La vitesse est estimée en mesurant le déplacement de la vague entre deux instants. Une première solution est d’exploiter l’agilité de certains satellites, comme Pléiades par exemple, permettant d’acquérir plusieurs images successives. La seconde consiste à exploiter les décalages entre l’acquisition des différentes bandes spectrales d’une même image, comme sur les images du satellite européen Sentinel-2.
Les satellites Pléiades sont suffisamment agiles dans leurs manœuvres de positionnement pour pouvoir imager un site visé à plusieurs reprises au cours d’un seul survol.
Lorsqu’un satellite Sentinel-2 capture cette image d’un avion en train de se déplacer dans le ciel, il y a un léger décalage de bandes spectrales, qui s’illustre ici par un changement de position selon les couleurs sélectionnées. On peut en déduire la vitesse de l’appareil. Sentinel-2 est un satellite du programme Copernicus de l’Union Européenne.
Les bathymétries peuvent être estimées localement et à grande échelle.
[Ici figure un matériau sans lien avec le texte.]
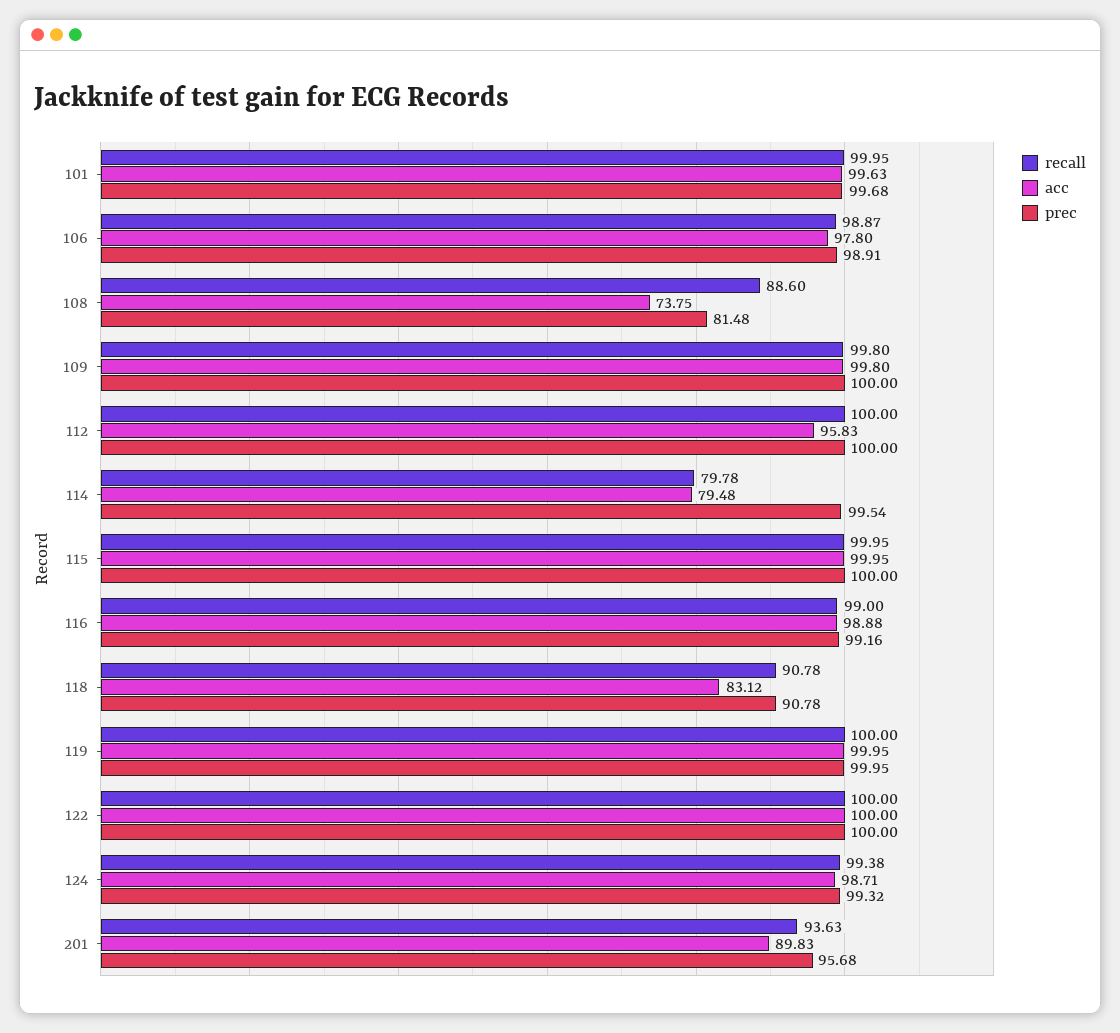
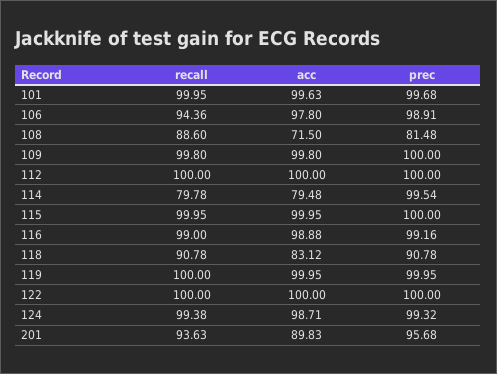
  {
    "recall": {
      "101": 99.95,
-     "106": 98.87,
+     "106": 94.36,
      "108": 88.6,
      "109": 99.8,
      "112": 100,
      "114": 79.78,
      "115": 99.95,
      "116": 99,
      "118": 90.78,
      "119": 100,
      "122": 100,
      "124": 99.38,
      "201": 93.63
    },
    "acc": {
      "101": 99.63,
      "106": 97.8,
-     "108": 73.75,
+     "108": 71.5,
      "109": 99.8,
-     "112": 95.83,
+     "112": 100,
      "114": 79.48,
      "115": 99.95,
      "116": 98.88,
      "118": 83.12,
      "119": 99.95,
      "122": 100,
      "124": 98.71,
      "201": 89.83
    },
    "prec": {
      "101": 99.68,
      "106": 98.91,
      "108": 81.48,
      "109": 100,
      "112": 100,
      "114": 99.54,
      "115": 100,
      "116": 99.16,
      "118": 90.78,
      "119": 99.95,
      "122": 100,
      "124": 99.32,
      "201": 95.68
    }
  }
Les zones d'étude dépendent généralement de la disponibilité des données satellitaires : les satellites à la demande, tels que Pléiades, avec des images satellitaires à très haute résolution sont utilisés localement alors que Sentinel 2 fournit des données à l'échelle mondiale permettant d'estimer la bathymétrie localement et à grande échelle. Grâce au cluster haute performance du CNES et à la disponibilité des données Sentinel 2 dans un datalake, les bathymétries peuvent être estimées à l'échelle mondiale.
Une sélection de sites d’étude variés sert de zones de validation : Capbreton, delta de la Gironde, Duck (Caroline du Nord, Etats-Unis), Saint Louis (Sénégal) et le golfe de Guinée
Bathymétrie estimée partir de données Sentinel 2 sur la Baie du Bengale, particulièrement exposée aux risques côtiers.